TUNIS : Le mouvement Ennahdha menace de faire descendre ses partisans dans la rue. Le Parti Destourien Libre, son pire ennemi, n’exclut pas de recourir à la même arme. Deux anciens dirigeants du parti islamiste et une figure historique de la gauche mettent en garde contre un éventuel dérapage.
Pour la première fois depuis trois semaines, il n’y a pas eu de manifestations à Tunis samedi 13 février. Mais ce n’est que partie remise. Un mois presque jour pour jour après le début des manifestations hostiles à la coalition gouvernementale, les Islamistes menacent pour la première fois de descendre dans la rue. Ennahdha a annoncé jeudi 11 février des consultations à ce sujet avec ses alliés. Cette formation veut visiblement éviter la réédition du scénario de 2013. Un sit-in de plusieurs semaines après l’assassinat de deux opposants avait alors contraint son gouvernement à démissionner.
La crise actuelle a éclaté après que le chef du gouvernement Hichem Mechichi a, sous la pression de la majorité parlementaire, remanié son équipe début janvier pour en exclure les ministres proches du président Kais Saïed.

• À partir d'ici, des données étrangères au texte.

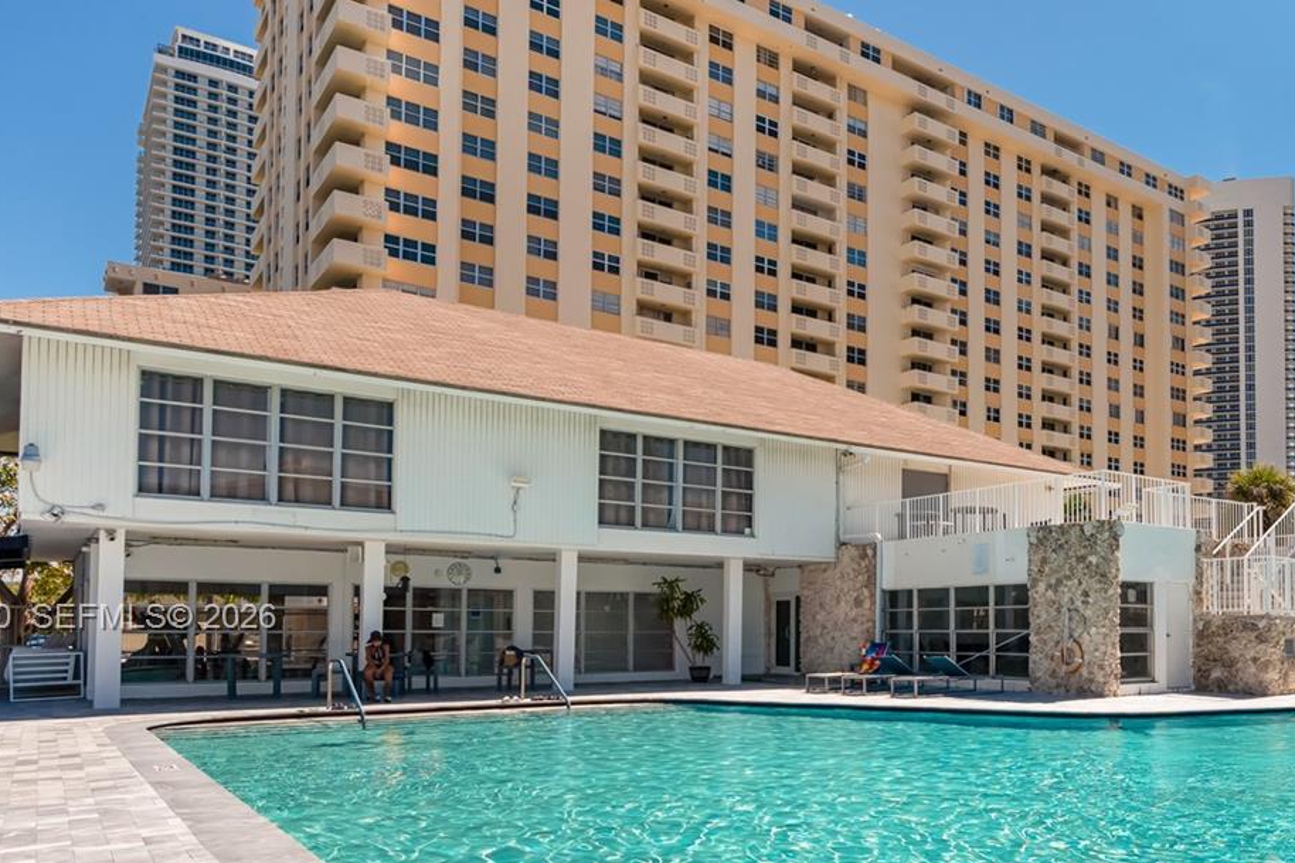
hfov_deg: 61.8
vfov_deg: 45.2
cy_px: 619
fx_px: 1007
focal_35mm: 28
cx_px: 969
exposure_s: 1/500
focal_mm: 16
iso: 100
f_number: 8
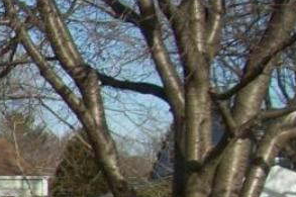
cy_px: 268
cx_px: -413
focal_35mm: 184
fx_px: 1512
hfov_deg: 9.8
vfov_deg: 7.4
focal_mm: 6
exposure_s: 1/654
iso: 80
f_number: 4.8
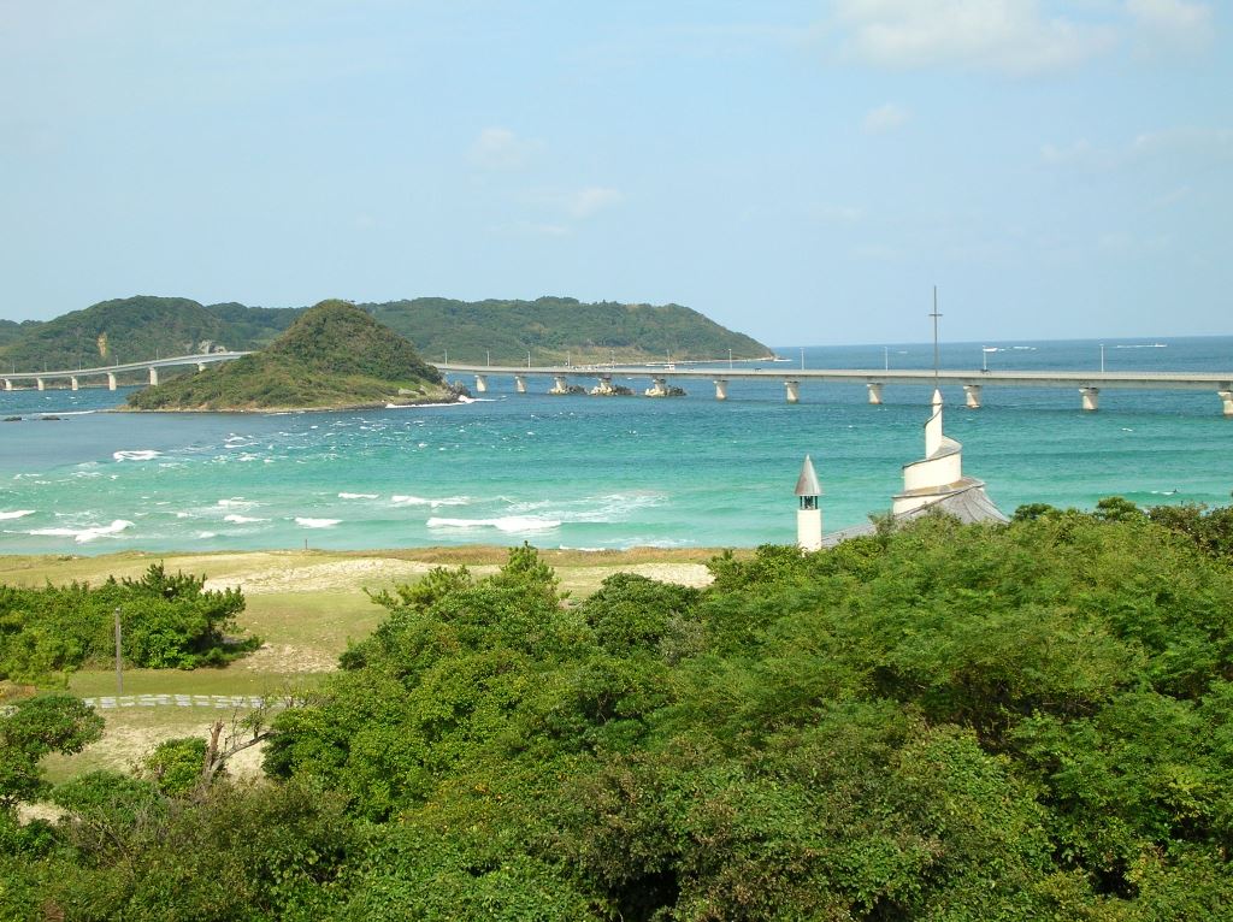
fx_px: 2206
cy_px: 461
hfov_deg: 31.2
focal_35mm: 62
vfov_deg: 23.6
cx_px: 616
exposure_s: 1/560
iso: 50
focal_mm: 10.2
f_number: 3.6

Depuis, ce dernier bloque, en guise de représailles, la prestation de serment des nouveaux ministres au motif que certains d’entre eux sont suspectés de conflit d’intérêts.
En réponse à la menace islamiste, Mme Abir Moussi, présidente du Parti Destourien Libre (PDL) autre adversaire d’Ennahdha qu’elle veut chasser du pouvoir, a sonné vendredi 12 février la «mobilisation générale» et clamé sa détermination à faire descendre ses partisans dans la rue pour s’opposer à une manœuvre visant selon elle à «faire pression sur la société pour qu’elle accepte le gouvernement de Hichem Mechichi» soutenu par Ennahdha. Ce qui fait craindre à la classe politique un glissement du pays de la violence verbale à la violence tout court.

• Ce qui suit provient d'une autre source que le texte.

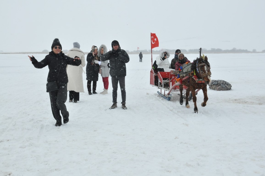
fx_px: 419
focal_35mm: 57
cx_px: 132
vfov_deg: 23.7
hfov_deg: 35.1
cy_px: 88
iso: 800
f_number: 13
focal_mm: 38
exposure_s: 1/640
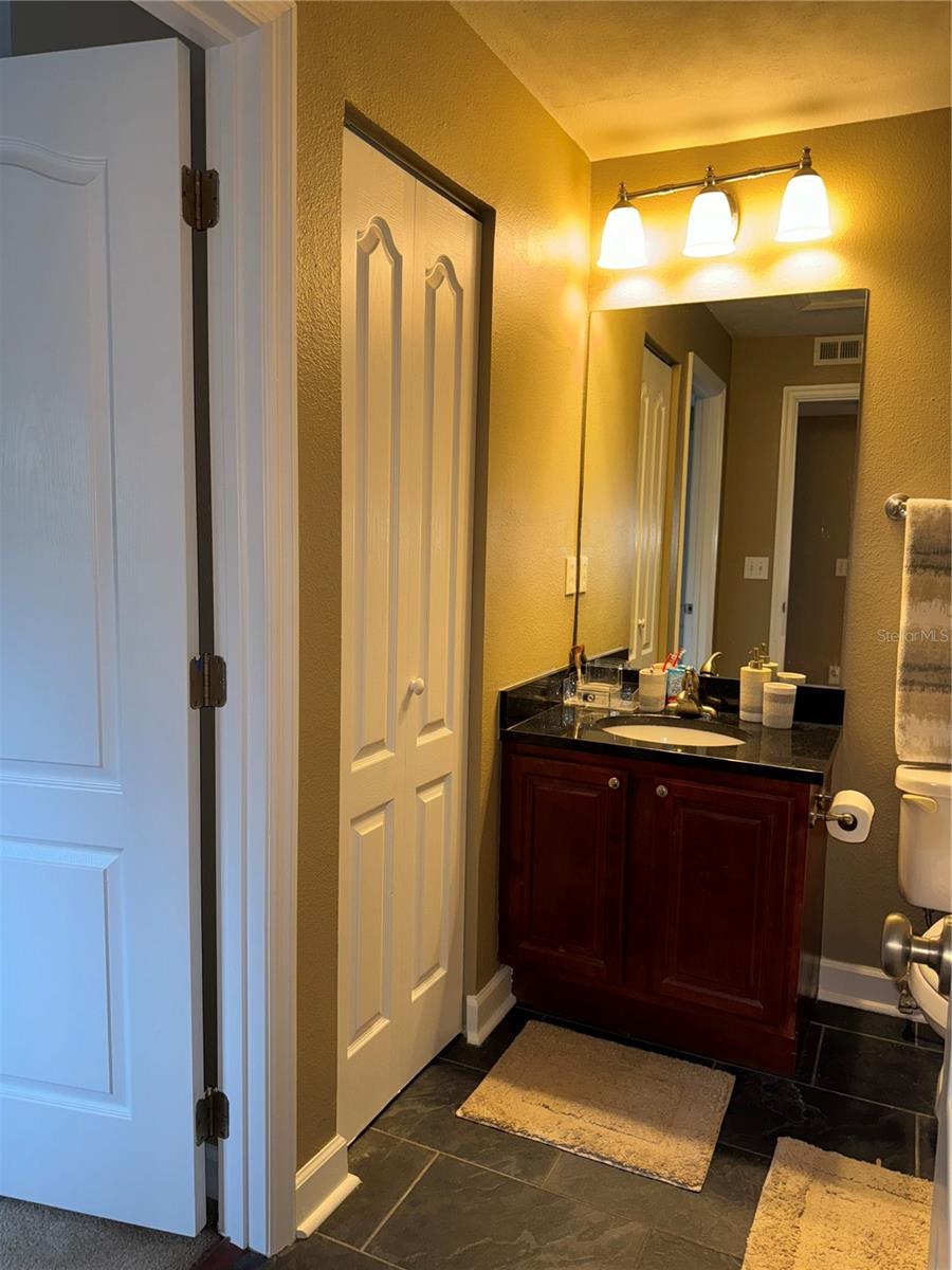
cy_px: 635
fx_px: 880
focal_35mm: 24
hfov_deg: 56.8
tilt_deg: -5.8
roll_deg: -1.1
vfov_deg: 71.6
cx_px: 476
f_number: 1.78
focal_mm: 6.76
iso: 80
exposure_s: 1/16
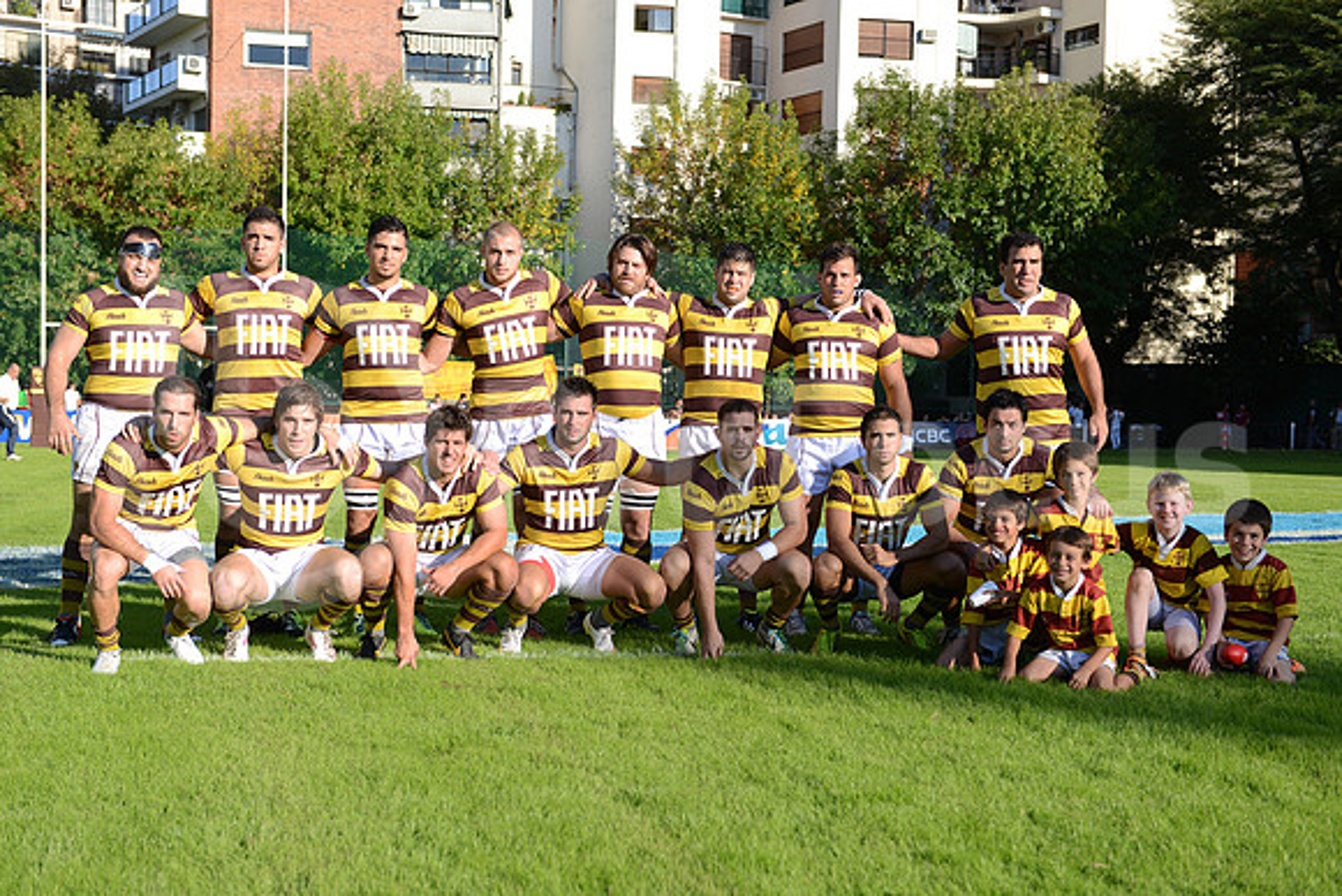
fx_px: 1641
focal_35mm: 44
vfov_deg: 30.5
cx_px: 671
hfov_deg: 44.5
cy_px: 448
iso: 320
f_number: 3.5
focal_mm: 44
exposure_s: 1/2500
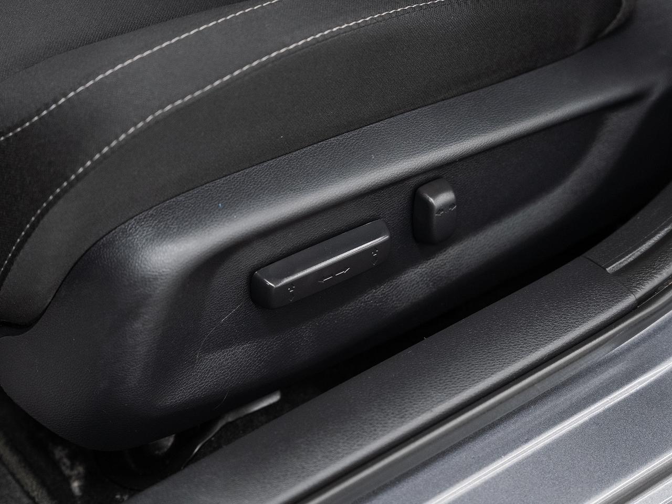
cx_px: 343
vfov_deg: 16.2
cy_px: 262
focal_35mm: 91
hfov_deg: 21.5
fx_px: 1772
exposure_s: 1/40
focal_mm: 70
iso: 1000
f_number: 3.5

« Ennahdha n’a pas renoncé à la violence »
Co-fondateur et ancien vice-président du mouvement Ennahdha, Me Abdelfattah Mourou a mis en garde contre les appels du mouvement Ennahdha et du PDL à leurs partisans à descendre dans la rue. «Le recours à l’arbitrage de la rue dans les questions politiques est dangereux et peut aboutir à l’anarchie », avertit-il. Ancien conseiller du président du mouvement Ennahdha, M.Lotfi Zitoun -qui a démissionné de ce parti à la mi-janvier- y voit «une ordonnance pour une guerre civile». Me Nejib Chebbi, ancien candidat à la présidentielle, considère, dans une interview au quotidien Achourouk, que «le mouvement Ennahdha n’a pas renoncé à la violence et peut la pratiquer». Mais on n’en est pas là, du moins pour l’instant.

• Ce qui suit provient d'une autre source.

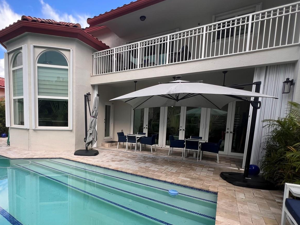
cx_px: 115
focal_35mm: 18
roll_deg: -1.9
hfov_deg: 86.2
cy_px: 138
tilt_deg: -6.2
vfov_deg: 70.7
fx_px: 156
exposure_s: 1/222
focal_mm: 1.57
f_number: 1.8
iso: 32
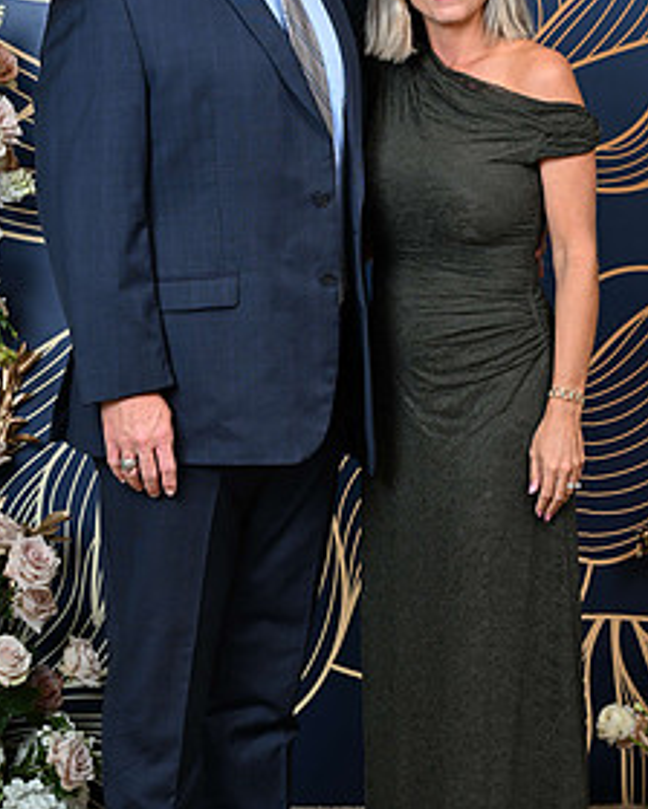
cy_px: 352
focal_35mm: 105
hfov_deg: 14.7
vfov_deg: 18.3
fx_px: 2517
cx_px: 308
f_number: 5.6
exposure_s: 1/125
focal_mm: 54
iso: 125
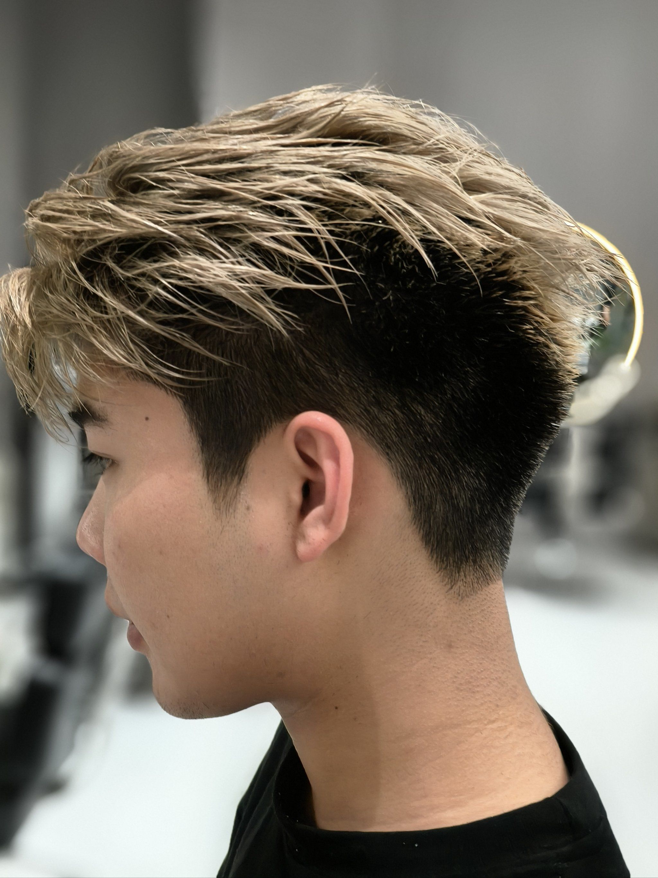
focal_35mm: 47
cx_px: 329
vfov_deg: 40.4
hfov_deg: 30.9
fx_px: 1191
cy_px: 439
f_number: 4.5
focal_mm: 7.08
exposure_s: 1/101
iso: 320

Le parti islamiste ne semble en effet pas pressé de lâcher la bride à ses militants. C’est pour cette raison qu’aucune date pour la manifestation n’a été annoncée, même la présidente du PDL que celle-ci aurait lieu le 27 février. Le bureau exécutif ne ferme pas la porte à l’apaisement. Dans un communiqué daté du 11 février il encourage les partis, organisations nationales et personnalités engagés dans la recherche d’une solution politique à la crise actuelle à poursuivre leurs efforts.